29 de octubre de 2014

Todo lo que siempre quiso saber sobre el sexo

 

Con dos libros leídos en apenas unos meses, puedo confirmar que Mary Roach es una investigadora incansable y una escritora divertida, cercana, y cuyo sentido de la divulgación científica supera lo académico en su aproximación al público. Si su libro sobre el más allá no me convenció por lo obvio del tema, este Entre piernas. La extraordinaria cópula entre ciencia y sexo funciona mucho mejor. El método y la escritura son similares. ¿El tema? Mucho más interesante, claro.

Masters y Johnson en consulta con una pareja de pacientes. Foto de George Tames (vía)

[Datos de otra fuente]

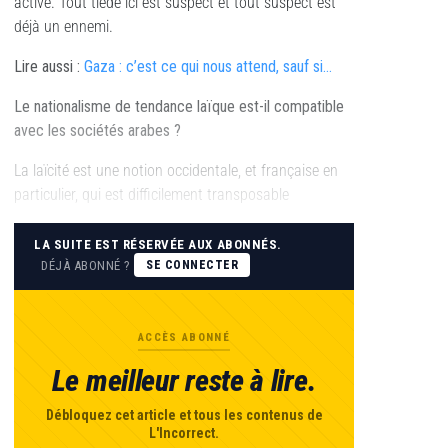
active. Tout tiède ici est suspect et tout suspect est
déjà un ennemi.
Lire aussi :
Gaza : c’est ce qui nous attend, sauf si…
Le nationalisme de tendance laïque est-il compatible
avec les sociétés arabes ?
La laïcité est une notion occidentale, et française en
particulier, qui est difficilement transposable
LA SUITE EST RÉSERVÉE AUX ABONNÉS.
DÉJÀ ABONNÉ ?
SE CONNECTER
ACCÈS ABONNÉ
Le meilleur reste à lire.
Débloquez cet article et tous les contenus de
L'Incorrect.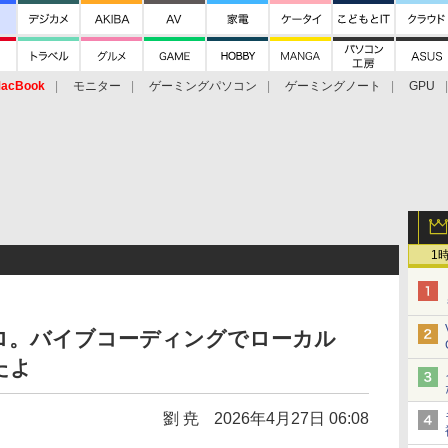
acBook
モニター
ゲーミングパソコン
ゲーミングノート
GPU
1
ロ。バイブコーディングでローカル
たよ
劉 尭
2026年4月27日 06:08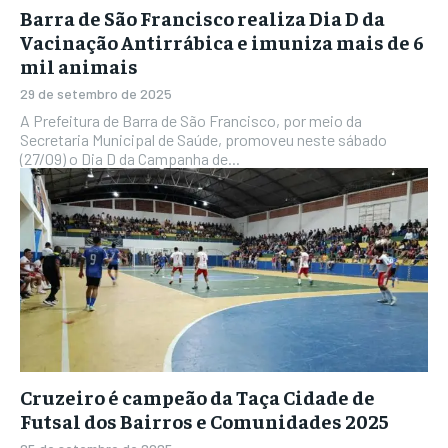
Barra de São Francisco realiza Dia D da
Vacinação Antirrábica e imuniza mais de 6
mil animais
29 de setembro de 2025
A Prefeitura de Barra de São Francisco, por meio da
Secretaria Municipal de Saúde, promoveu neste sábado
(27/09) o Dia D da Campanha de...
Cruzeiro é campeão da Taça Cidade de
Futsal dos Bairros e Comunidades 2025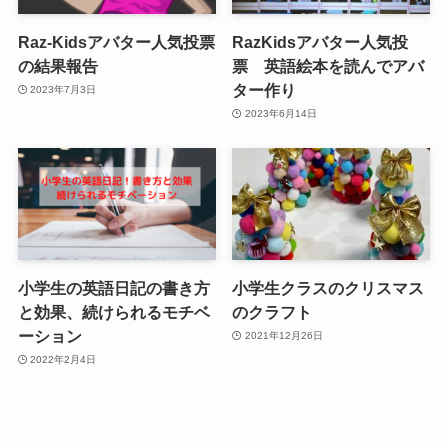
Raz-Kidsアバター人気投票
RazKidsアバター人気投
の結果報告
票 英語絵本を読んでアバ
ター作り
2023年7月3日
2023年6月14日
小学生の英語日記の書き方
小学生クラスのクリスマス
と効果、続けられるモチベ
のクラフト
ーション
2021年12月26日
2022年2月4日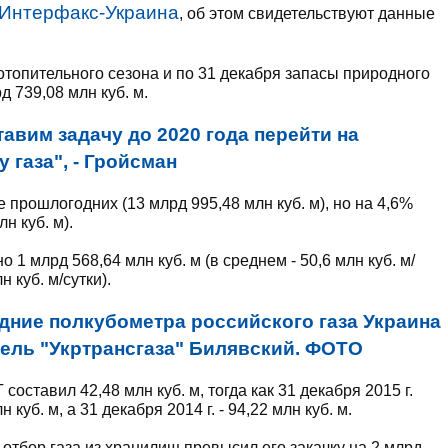
Интерфакс-Украина
, об этом свидетельствуют данные
 отопительного сезона и по 31 декабря запасы природного
 739,08 млн куб. м.
авим задачу до 2020 года перейти на
газа", - Гройсман
прошлогодних (13 млрд 995,48 млн куб. м), но на 4,6%
н куб. м).
 1 млрд 568,64 млн куб. м (в среднем - 50,6 млн куб. м/
н куб. м/сутки).
дние полкубометра российского газа Украина
итель "Укртрансгаза" Билявский. ФОТО
 составил 42,48 млн куб. м, тогда как 31 декабря 2015 г.
уб. м, а 31 декабря 2014 г. - 94,22 млн куб. м.
 отбор газа из хранилищ превысил его закачку на 2 млрд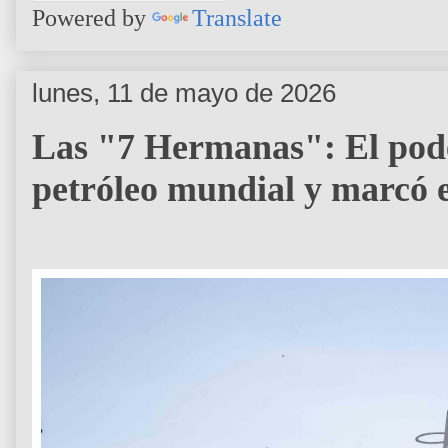
Powered by
Translate
lunes, 11 de mayo de 2026
Las "7 Hermanas": El pode
petróleo mundial y marcó e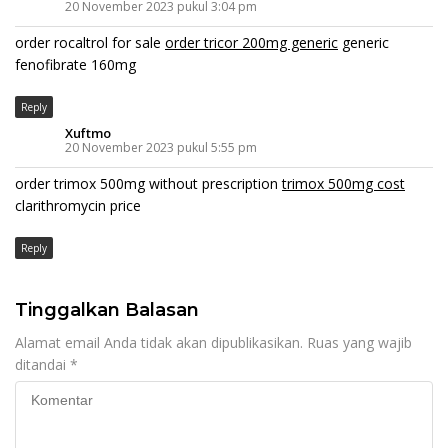
20 November 2023 pukul 3:04 pm
order rocaltrol for sale
order tricor 200mg generic
generic
fenofibrate 160mg
Reply
Xuftmo
20 November 2023 pukul 5:55 pm
order trimox 500mg without prescription
trimox 500mg cost
clarithromycin price
Reply
Tinggalkan Balasan
Alamat email Anda tidak akan dipublikasikan.
Ruas yang wajib
ditandai
*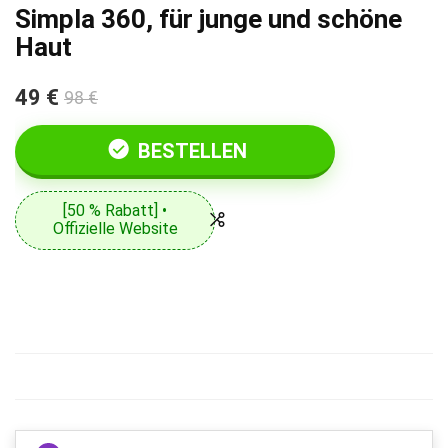
Simpla 360, für junge und schöne
Haut
49 €
98 €
BESTELLEN
[50 % Rabatt] •
Offizielle Website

Roach es una investigadora de la investigación; tiene un interés particular en conocer y divulgar aquellos estudios o trabajos científicos sobre temas que popularmente se consideran particulares, aunque ella no realice estudios propios sobre ello (como mucho, se presta a cobaya de experimentos). El sexo es uno de ellos, en el que además existen estudios científicos de conocimiento popular amplio, como los históricos informes de Alfred Kinsey o los de Masters y Johnson, con los que el libro comienza. Las particularidades del estudio de lo sexual suponen una contradicción entre la intimidad en teoría apasionada del acto sexual, y la observación metódica que el método científico exige. Roach se cuela en esta contradicción con un humor que aunque no vulgar tiene réplicas de simplicidad directa una tanto llana. Con ello ameniza una lectura que recoge estudios sobre el orgasmo femenino, la impotencia masculina, la relación entre excitación, lubricación y fertilidad, los experimentos sobre animales y su sexualidad, o la realidad de hormonas y feromonas, y descubre un peculiar universo de experimentos e investigadores cuyo retrato (personalidad, visión, motivación) es también parte del trabajo de Roach.

Alfred Kinsey (vía)

Roach hace explícito en más de un momento su asombro particular por la visión de personas llenas de electrodos, o sometidas a observación directa de un médico, mientras realizan en condiciones controladas un acto sexual. Se desliza superficialmente por la validez de estudios en estas condiciones por la posibilidad aparente de un sesgo importante en las muestras de individuos en los experimentos, y por múltiples temas paralelos en los que no profundiza, aunque no aclara si por falta de espacio o por falta de estudios científicos reseñables para ella; algunos ejemplos podrían ser el sexo oral, el sexo anal o el sadomasoquismo. Es curioso que mientras este acercamiento asombrado tan personal permite a Roach una pedagogía y divulgación efectivas, logre librarse por ello de un estudio completo sobre las aproximaciones científicas a toda la sexualidad humana, lo que deja a la vez un sabor algo incompleto por falta de universalidad. También he tenido durante la lectura de varios pasajes la sensación de objetivación corporal que sé necesaria al ser el cuerpo el objeto de estudio, pero que reduce el mismo a casi exclusivamente su faceta biológica y mecánica. Como si la misma autora, a pesar de su método diferente y divertido no pudiera tampoco eliminar parte de los tics de los trabajos que reseña. Aunque es justo decir que estos trabajos previos fueron en muchos casos pioneros y como tales sus autores incluso corrieron peligro. Roach reconoce la deuda hacia ellos, y la diferencia en los tiempos: ella puede aplicar humor al método científico sobre el sexo porque el peso de la represión religiosa sobre el tema es mucho menor y porque ya no existe escándalo.